You can experiment with the constraint_exclusion = on to see if the planner catches on without redundant verbatim condition. But you have to weigh cost and benefit of this setting.
The alternative would be simpler conditions for your partitions as already outlined by #harmic.
An no, increasing the number for STATISTICS will not help in this case.

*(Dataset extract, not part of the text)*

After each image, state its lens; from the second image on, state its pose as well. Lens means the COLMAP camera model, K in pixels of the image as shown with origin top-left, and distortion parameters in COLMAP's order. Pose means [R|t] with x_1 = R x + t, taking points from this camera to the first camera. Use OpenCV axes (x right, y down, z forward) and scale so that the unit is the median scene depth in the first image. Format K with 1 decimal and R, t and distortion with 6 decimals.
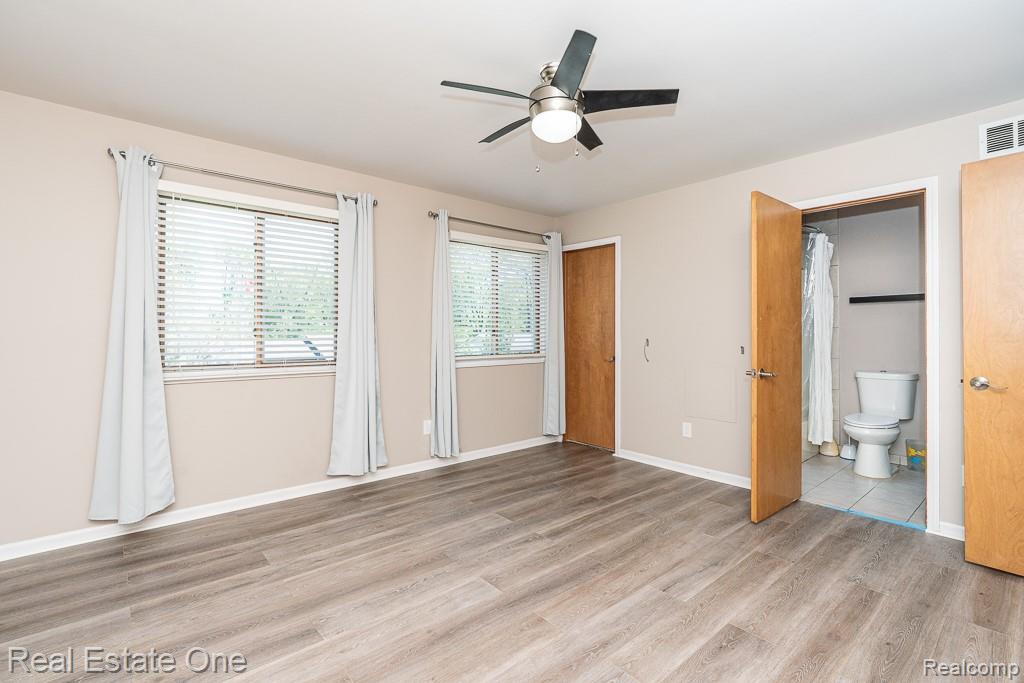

Only the CHECK constraints and your WHERE conditions in the query matter.
Unfortunately, partioning in postgresql is fairly primitive. It only works for range and list based constraints. Your partition constraints are too complex for the query planner to use to decide to exclude some partitions.
In the manual it says:
Keep the partitioning constraints simple, else the planner may not be
able to prove that partitions don't need to be visited. Use simple
equality conditions for list partitioning, or simple range tests for
range partitioning, as illustrated in the preceding examples. A good
rule of thumb is that partitioning constraints should contain only
comparisons of the partitioning column(s) to constants using
B-tree-indexable operators.
You might get away with changing your WHERE clause so that the modulus expression is explicitly mentioned, as Erwin suggested. I haven't had much luck with that in the past, although I have not tried recently and as he says, there have been improvements in the planner. That is probably the first thing to try.
Otherwise, you will have to rearrange your partitions to use ranges of id values instead of the modulus method you are using now. Not a great solution, I know.
One other solution is to store the modulus of the id in a separate column, which you can then use a simple value equality check for the partition constraint. Bit of a waste of disk space, though, and you would also need to add a term to the where clauses to boot.
In addition to Erwin's answer about the details of the how the planner works with partitions, there is a larger issue here.
Partitioning is not a magic bullet. There are a handful of very specific things for which partitioning is very useful. If none of those very specific things apply to you, then you cannot expect a performance improvement from partitioning, and most likely will get a decrease instead.
To do partitioning correctly, you need a thorough understanding of your usage patterns, or your data loading and unloading patterns.